Dataset records
= = = =
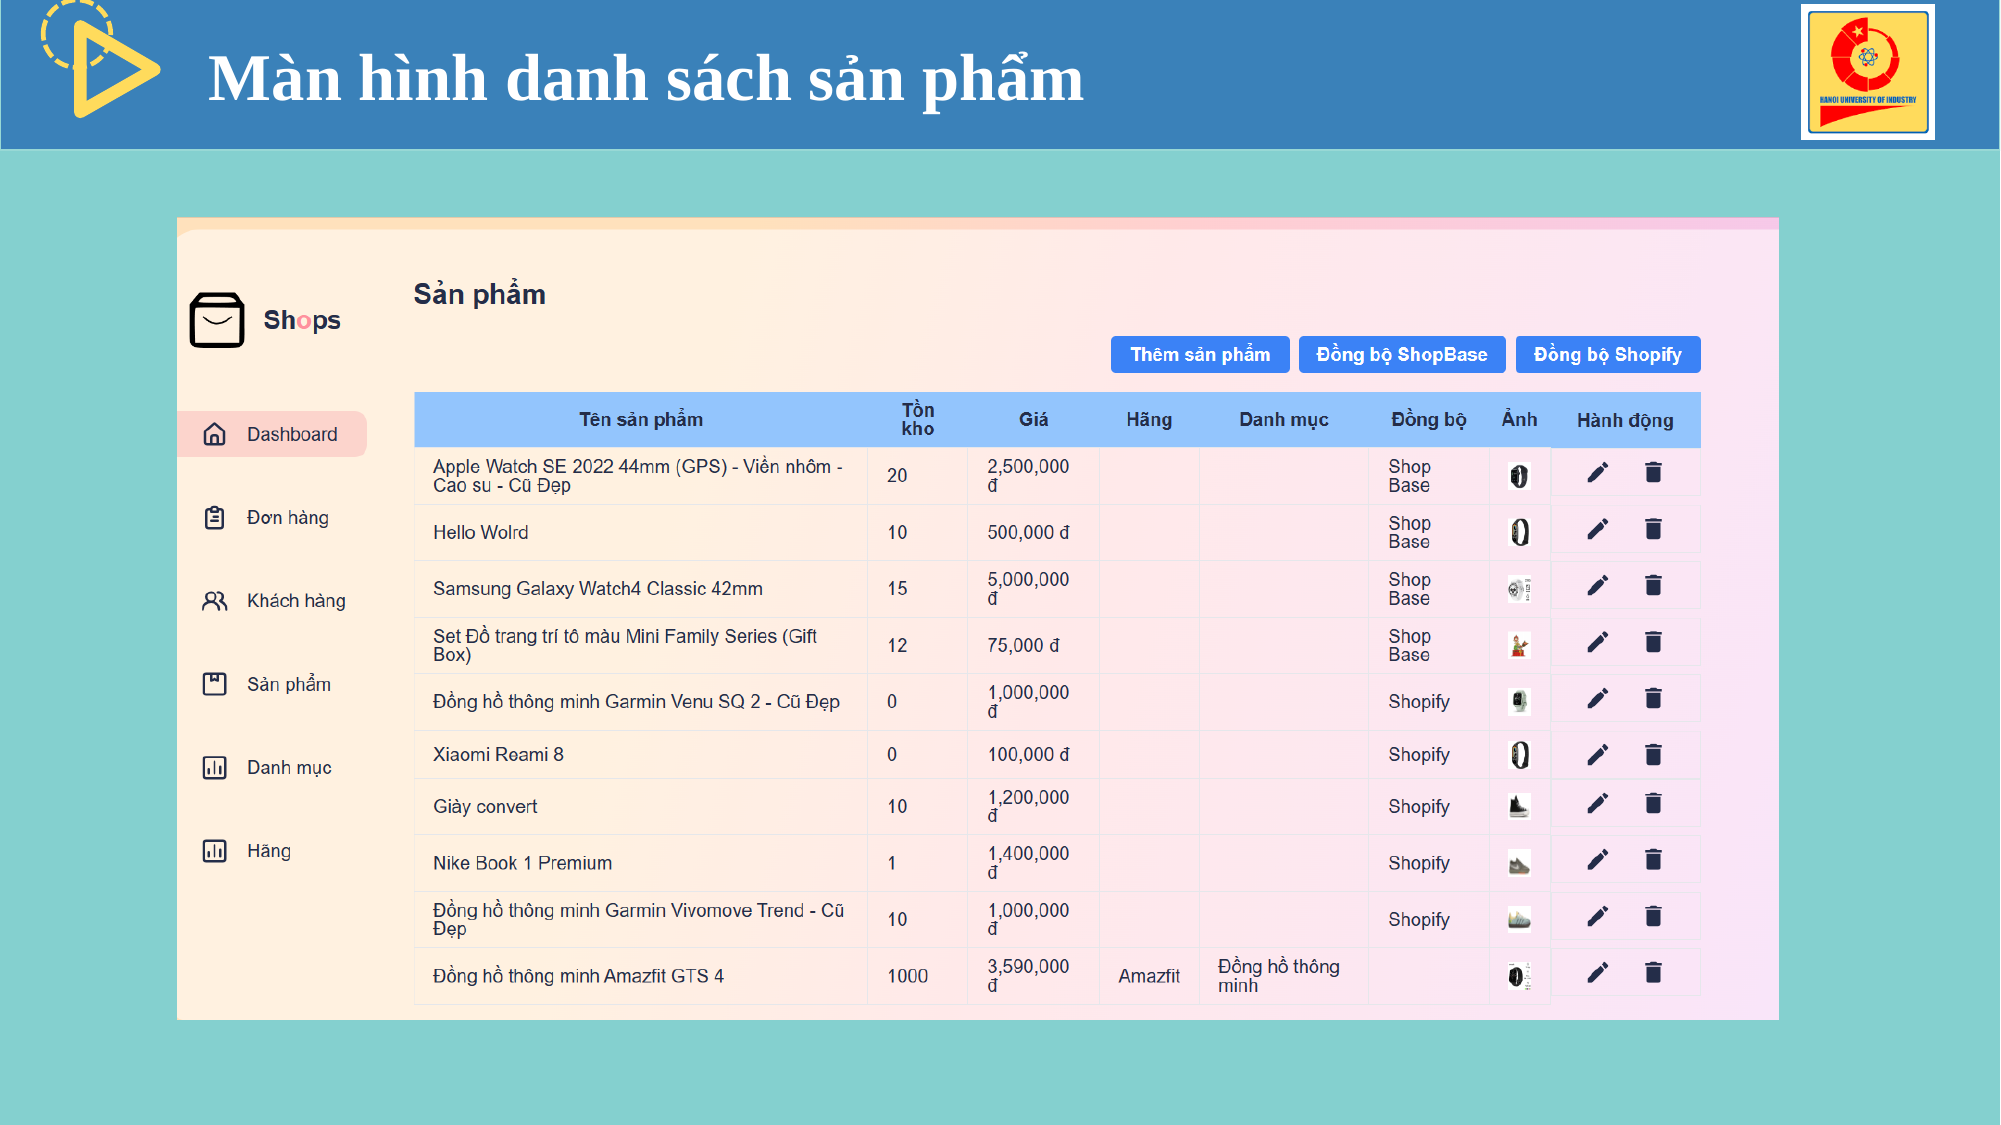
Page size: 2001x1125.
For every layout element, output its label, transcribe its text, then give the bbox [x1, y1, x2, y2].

picture [1801, 4, 1935, 140]
text_box [78, 42, 157, 114]
text_box [41, 0, 113, 70]
text_box Màn hình danh sách sản phẩm [193, 26, 1606, 122]
picture [177, 216, 1779, 1020]
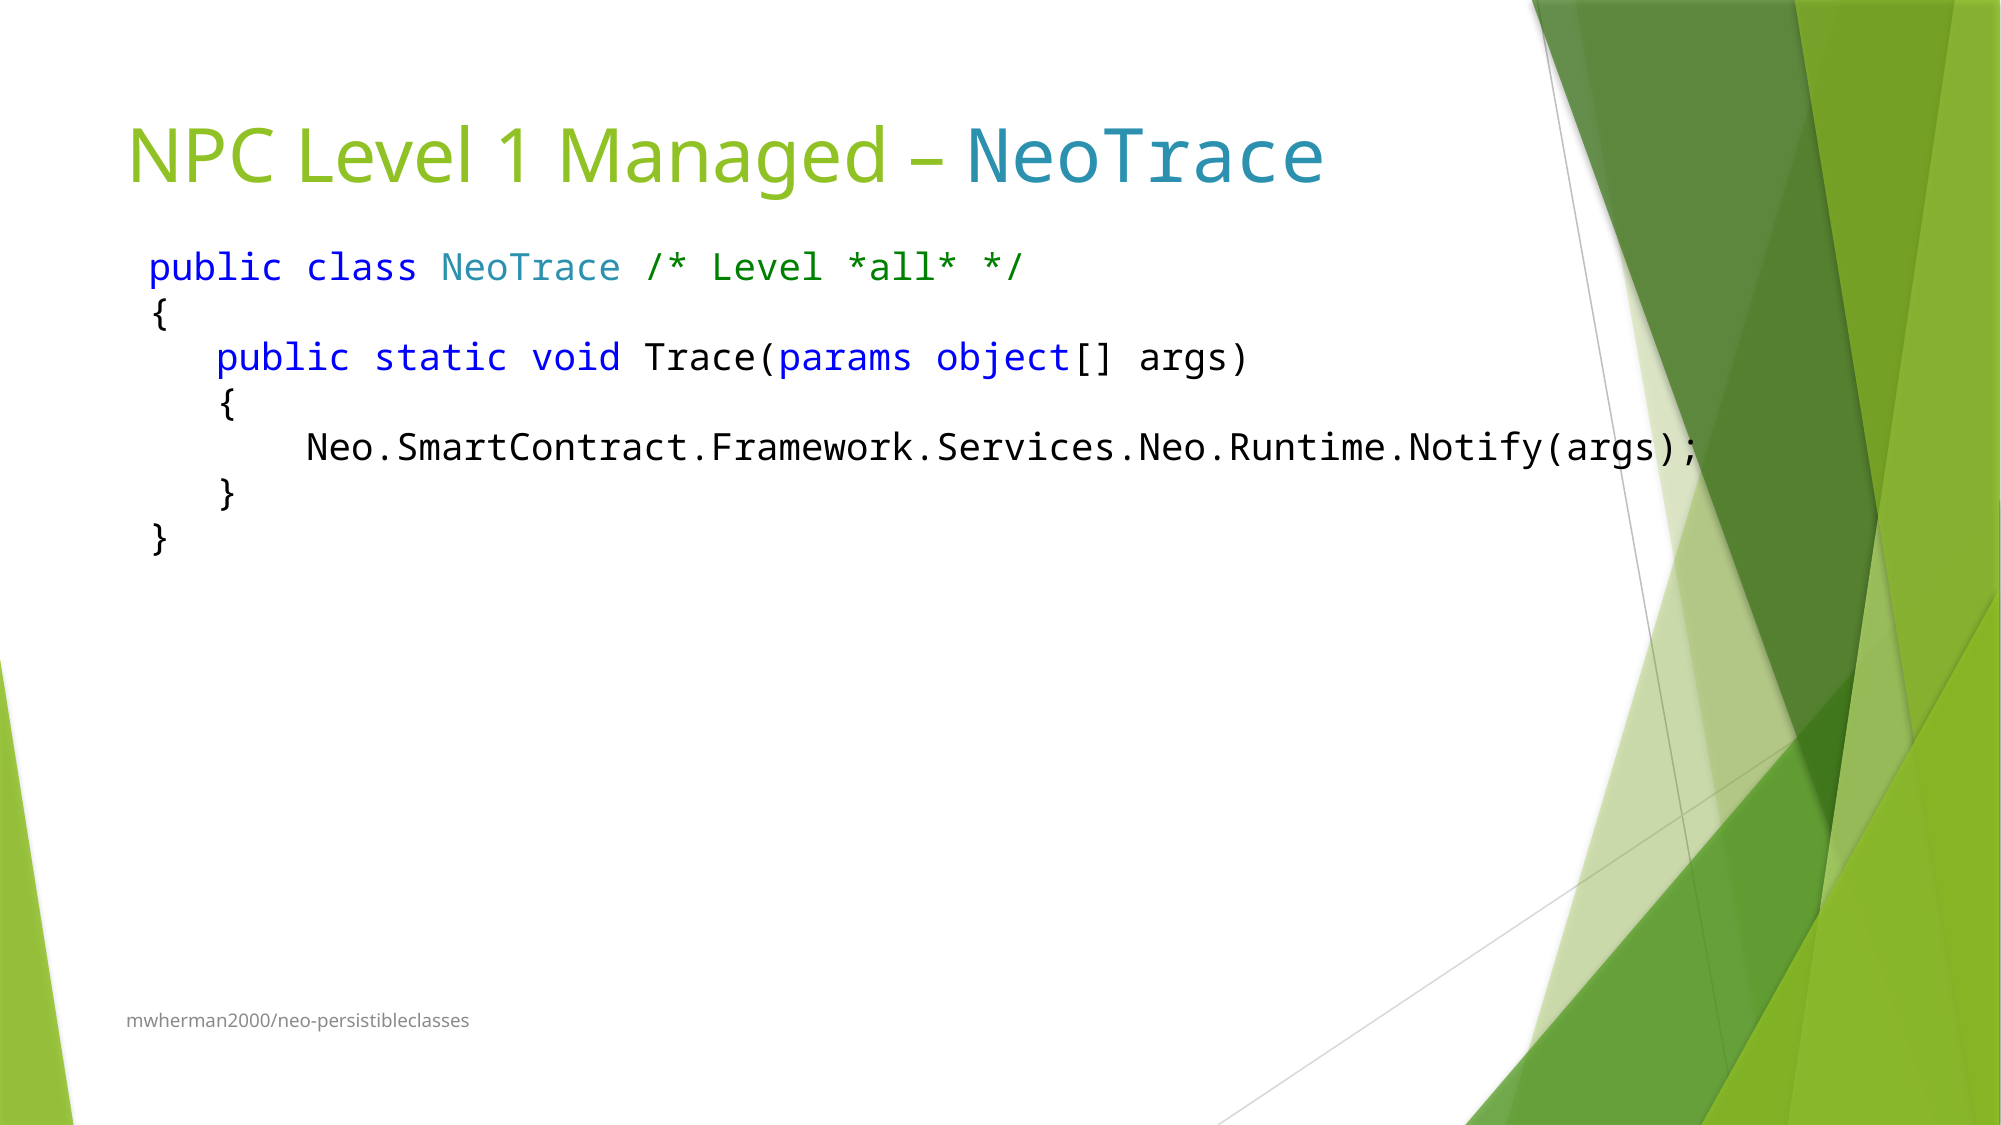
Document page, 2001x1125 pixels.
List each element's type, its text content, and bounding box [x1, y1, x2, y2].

title NPC Level 1 Managed – NeoTrace [111, 99, 1889, 235]
footer mwherman2000/neo-persistibleclasses [111, 991, 1145, 1051]
list public class NeoTrace /* Level *all* */ { public static void Trace(params object[] args) { Neo.SmartContract.Framework.Services.Neo.Runtime.Notify(args); } } [111, 235, 1913, 991]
= = = =
Line for line, restate the data above and omit every picture.

● Result below
Page size: 2001x1125.
For every layout element, output its label, transcribe its text, then give the bbox [x1, y1, x2, y2].

picture [1801, 4, 1935, 140]
text_box [78, 42, 157, 114]
text_box [41, 0, 113, 70]
text_box Màn hình danh sách sản phẩm [193, 26, 1606, 122]
picture [177, 216, 1779, 1020]
Document page, 2001x1125 pixels.
List each element's type, its text content, and bounding box [x1, y1, x2, y2].

title NPC Level 1 Managed – NeoTrace [111, 99, 1889, 235]
footer mwherman2000/neo-persistibleclasses [111, 991, 1145, 1051]
list public class NeoTrace /* Level *all* */ { public static void Trace(params object[] args) { Neo.SmartContract.Framework.Services.Neo.Runtime.Notify(args); } } [111, 235, 1913, 991]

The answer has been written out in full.